Scary, or a truly hot band? Nicolas Barber meets Skunk Anansie, newcomers with a wild, wild act and a very big future
SEEING Skunk Anansie for the first time, it is clear that this is how rock shows should be. Quite apart from their shudderingly taut punk-funk-metal and the ear-shredding voice of their lead singer, Skin, Skunk Anansie stand out as the most madly energetic performers for a long time. They put the Iggy back in pop. There's bass player Cass, dreadlocks flailing, and Ace, the guitarist, truly wrenching noise out of his instrument, and, above all, Skin, an athletic, leather-clad women with a fluorescent cross on her shaven head, bounding and stage-diving as if she were very possibly possessed.

A security guard asks me if I know the name of the band; people keep coming up and asking her. It's almost unheard-of for an unheard-of support band to create such a buzz. But Skunk Anansie have been signed by record label One Little Indian, home of Bjork, who recruited their thunderous power for the B-side of her single "Army of Me". Next, they're off to Hollywood to cameo in Strange Days, starring Juliette Lewis and Ralph Fiennes.

The reasons for their appeal are as copious as they are obvious. They are a multi-racial band who crumple the boundaries between rock genres and they have a singer who is a cross between Naomi Campbell, Tank Girl and Aretha Franklin. Then there are the lyrics, which rail against corrupt evangelism ("Selling Jesus"), the police ("Skunk Song"), racism ("Little Baby Swastikkka"). "It's a documentation of what's going on, of what's around now," says Skin. "We're a very modern band, we're not interested in retro stuff. We're PC, and we're not pretending to be anti-PC. If that makes us uncool in some people's eyes then they can go and shag a fork- lift truck."

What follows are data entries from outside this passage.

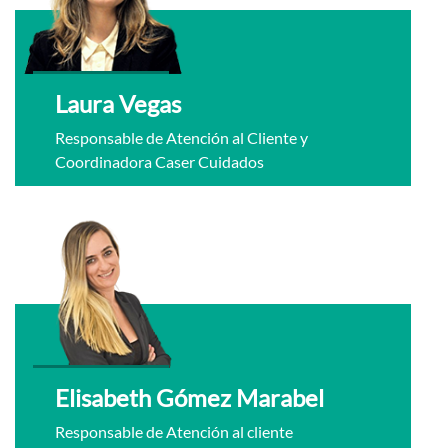
Laura Vegas
Responsable de Atención al Cliente y
Coordinadora Caser Cuidados
Elisabeth Gómez Marabel
Responsable de Atención al cliente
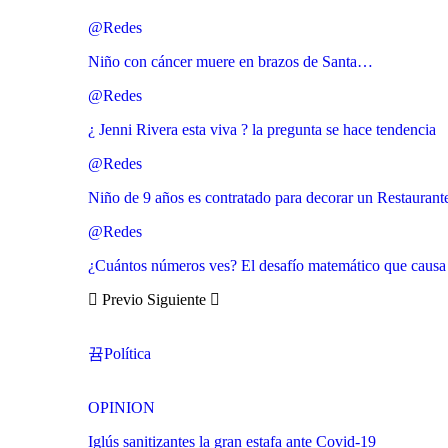
@Redes
Niño con cáncer muere en brazos de Santa…
@Redes
¿ Jenni Rivera esta viva ? la pregunta se hace tendencia
@Redes
Niño de 9 años es contratado para decorar un Restaurante
@Redes
¿Cuántos números ves? El desafío matemático que causa f
Previo
Siguiente
Política
OPINION
Iglús sanitizantes la gran estafa ante Covid-19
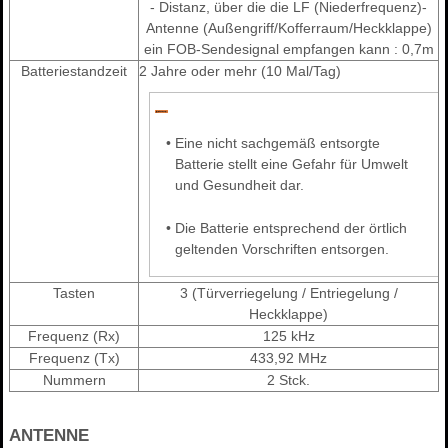
- Distanz, über die die LF (Niederfrequenz)-
Antenne (Außengriff/Kofferraum/Heckklappe)
ein FOB-Sendesignal empfangen kann : 0,7m
Batteriestandzeit
2 Jahre oder mehr (10 Mal/Tag)
•
Eine nicht sachgemäß entsorgte
Batterie stellt eine Gefahr für Umwelt
und Gesundheit dar.
•
Die Batterie entsprechend der örtlich
geltenden Vorschriften entsorgen.
Tasten
3 (Türverriegelung / Entriegelung /
Heckklappe)
Frequenz (Rx)
125 kHz
Frequenz (Tx)
433,92 MHz
Nummern
2 Stck.
ANTENNE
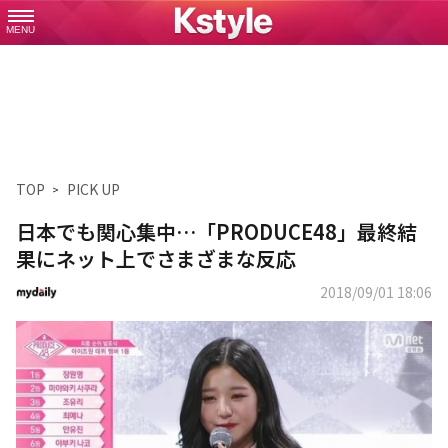
MENU
TOP
PICK UP
日本でも関心集中…「PRODUCE48」最終結
果にネット上でさまざまな反応
2018/09/01 18:06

But the main reason for their success is that high-voltage stage act. Even when recording their album, due in the autumn, Ace's solos were at their best when Skin leapt on him and wrestled him to the floor as she does on stage.

"Scary" is an adjective frequently applied to their shows, but it's a sign of the mediocrity of concerts when it is thought frightening for a singer to jump about. "If people are scared by the way I look, they're pathetic," says Skin.

But the scariest thing about Skin and Ace is how well-adjusted, unpretentious and humorous they are. Skin, in fluorescent orange vest, has a squeaky little Brixton voice; she sounds much less confrontational than in print.

Skin's name sounds as militant as you can get. But she says it's short for Skinny, her childhood nickname. As for painting crosses, stripes and stars on her head, it's "just 'avin' a laugh an' bein' stupid".

Formed on the North London club scene 15 months ago, Skunk Anansie say success has not been as swift as it appears. "This is just our second single. If you're travelling around making money, that's when you think you've arrived," says Ace. "But we're not doing either."

They spend most of the interview laughing but when the photographer raises his camera they immediately assume grave faces. "We're political revolutionaries, man," says Cass. "Political revolutionaries don't smile." "Yeah," Ace agrees, "those T-shirts with Che Guevara on them wouldn't look right if he was smiling."

! Skunk Anansie: "I Can Dream" (One Little Indian) is out now.